__Exercise description__
Copy the stretch of material below from the line containing "Monetarisieren Sie" through the line containing "von Video trennen", both lines included, keeping every line as it stands.

__Records supplied__

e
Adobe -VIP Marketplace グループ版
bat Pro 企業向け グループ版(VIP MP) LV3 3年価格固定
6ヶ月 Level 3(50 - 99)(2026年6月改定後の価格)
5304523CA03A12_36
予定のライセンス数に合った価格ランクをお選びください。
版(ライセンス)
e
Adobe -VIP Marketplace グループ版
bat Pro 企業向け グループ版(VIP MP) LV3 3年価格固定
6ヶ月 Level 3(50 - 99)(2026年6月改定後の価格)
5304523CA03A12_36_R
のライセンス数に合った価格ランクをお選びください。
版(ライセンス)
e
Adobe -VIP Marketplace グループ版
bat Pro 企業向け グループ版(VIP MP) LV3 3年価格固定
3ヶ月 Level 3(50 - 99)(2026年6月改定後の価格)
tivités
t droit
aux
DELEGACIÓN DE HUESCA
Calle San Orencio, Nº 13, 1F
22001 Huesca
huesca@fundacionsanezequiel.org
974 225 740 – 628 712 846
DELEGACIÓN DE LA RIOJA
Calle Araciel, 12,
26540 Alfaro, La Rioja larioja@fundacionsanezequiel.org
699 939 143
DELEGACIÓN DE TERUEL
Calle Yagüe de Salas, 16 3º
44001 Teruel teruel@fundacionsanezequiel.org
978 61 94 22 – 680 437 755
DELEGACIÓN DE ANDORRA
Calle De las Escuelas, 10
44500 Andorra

...

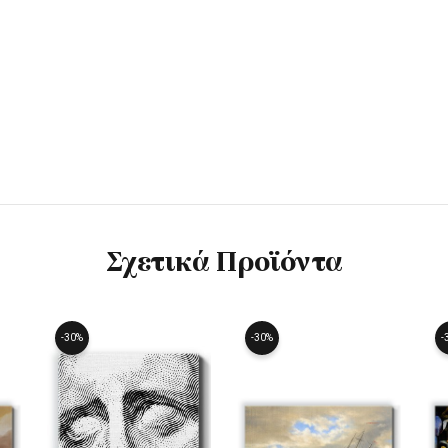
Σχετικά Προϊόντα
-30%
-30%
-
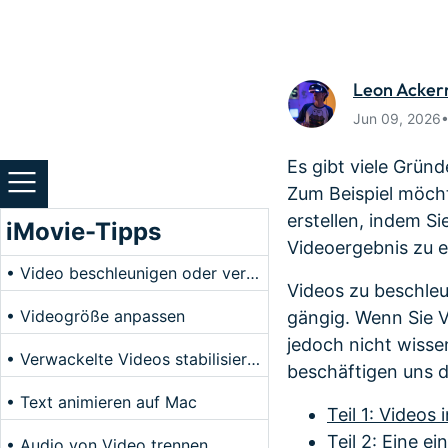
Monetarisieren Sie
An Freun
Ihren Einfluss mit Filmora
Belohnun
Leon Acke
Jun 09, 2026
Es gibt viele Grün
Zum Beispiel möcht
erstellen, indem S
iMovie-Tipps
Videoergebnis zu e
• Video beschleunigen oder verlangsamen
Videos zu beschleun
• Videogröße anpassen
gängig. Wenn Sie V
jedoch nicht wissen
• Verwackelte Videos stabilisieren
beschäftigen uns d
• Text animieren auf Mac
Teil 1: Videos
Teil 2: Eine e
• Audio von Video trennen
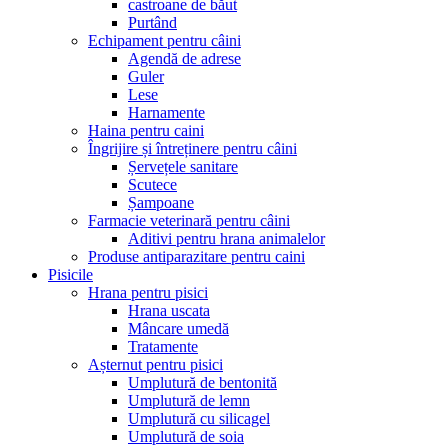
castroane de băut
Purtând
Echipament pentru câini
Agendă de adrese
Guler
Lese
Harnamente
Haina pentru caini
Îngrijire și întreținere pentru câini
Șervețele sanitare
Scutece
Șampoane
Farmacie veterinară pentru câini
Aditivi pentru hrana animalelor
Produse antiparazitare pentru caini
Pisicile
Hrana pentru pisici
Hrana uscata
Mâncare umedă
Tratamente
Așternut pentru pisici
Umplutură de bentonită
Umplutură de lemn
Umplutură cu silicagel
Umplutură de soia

--

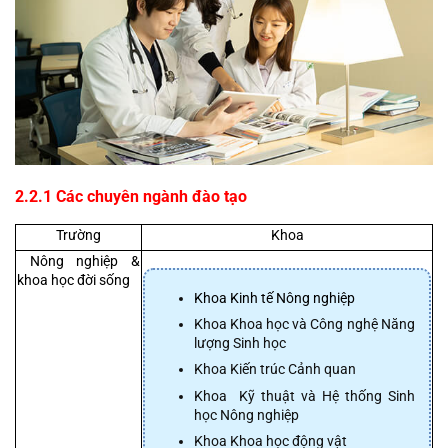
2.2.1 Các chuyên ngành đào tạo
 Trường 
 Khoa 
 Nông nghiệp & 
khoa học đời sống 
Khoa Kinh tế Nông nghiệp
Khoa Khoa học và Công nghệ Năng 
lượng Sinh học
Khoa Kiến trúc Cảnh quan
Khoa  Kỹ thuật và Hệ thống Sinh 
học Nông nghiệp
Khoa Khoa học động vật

__Response area__
Monetarisieren Sie
An Freun
Ihren Einfluss mit Filmora
Belohnun
Leon Acke
Jun 09, 2026
Es gibt viele Grün
Zum Beispiel möcht
erstellen, indem S
iMovie-Tipps
Videoergebnis zu e
• Video beschleunigen oder verlangsamen
Videos zu beschleun
• Videogröße anpassen
gängig. Wenn Sie V
jedoch nicht wissen
• Verwackelte Videos stabilisieren
beschäftigen uns d
• Text animieren auf Mac
Teil 1: Videos
Teil 2: Eine e
• Audio von Video trennen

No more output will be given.